In the state of the art and science section, authors Laurinda B. Harman, PhD, RHIA, Cathy A. Flite, MEd, RHIA, and Kesa Bond, MHA, RHIA, PMP, of Temple University provide an excellent overview of the current priorities for making electronic health records (EHRs) ethically sound, including controlling access to maintain patients’ confidentiality and maintaining data integrity and availability.
The policy forum piece by Barbara J. Evans, PhD, JD, LLM, director of the Center on Biotechnology & Law at the University of Houston Law Center, discusses a recent push to give patients property rights over their genetic information or health records in general. She compares the benefits and pitfalls of patient ownership of data to the current system and concludes that ownership rights may not be a “fruitful path for reform.”
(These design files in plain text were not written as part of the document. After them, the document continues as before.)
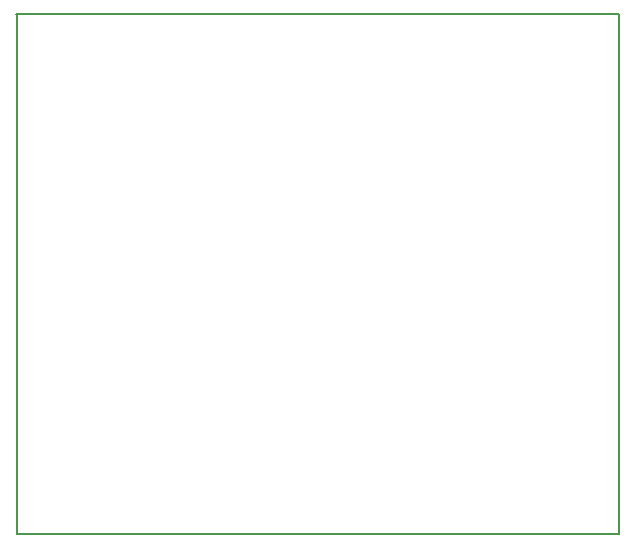
<source format=gbr>
%TF.GenerationSoftware,KiCad,Pcbnew,(5.0.2)-1*%
%TF.CreationDate,2019-01-23T22:58:30+01:00*%
%TF.ProjectId,HDMI-Terminal,48444d49-2d54-4657-926d-696e616c2e6b,rev?*%
%TF.SameCoordinates,Original*%
%TF.FileFunction,Profile,NP*%
%FSLAX46Y46*%
G04 Gerber Fmt 4.6, Leading zero omitted, Abs format (unit mm)*
G04 Created by KiCad (PCBNEW (5.0.2)-1) date 23.01.2019 22:58:30*
%MOMM*%
%LPD*%
G01*
G04 APERTURE LIST*
%ADD10C,0.200000*%
G04 APERTURE END LIST*
D10*
X87976200Y-62000000D02*
X138976200Y-62000000D01*
X139000000Y-62000000D02*
X139000000Y-106000000D01*
X88000000Y-106000000D02*
X139000000Y-106000000D01*
X88000000Y-62000000D02*
X88000000Y-106000000D01*
M02*

</source>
The final two pieces this month consider the very concept of confidentiality and its origins. In the medicine and society section, Sue E. Estroff, PhD, and Rebecca L. Walker, PhD, faculty at the University of North Carolina at Chapel Hill, contribute an elegant essay on the roots and implications of medical confidentiality broadly construed. In the history of medicine section, Angus H. Ferguson, MPhil, PhD, a scholar at the University of Glasgow, considers when exceptions to absolute medical confidentiality emerged and concludes that the boundaries of confidentiality have never been absolute.
It was a pleasure to work on this issue of Virtual Mentor. The topic of confidentiality is one that permeates virtually every aspect of medical training and practice, and I am honored to have contributed to the exploration of many nuances of confidentiality and its ethical implications.
References
- Siegler M. Confidentiality in medicine—a decrepit concept. N Engl J Med. 1982;307(24):1518-1521.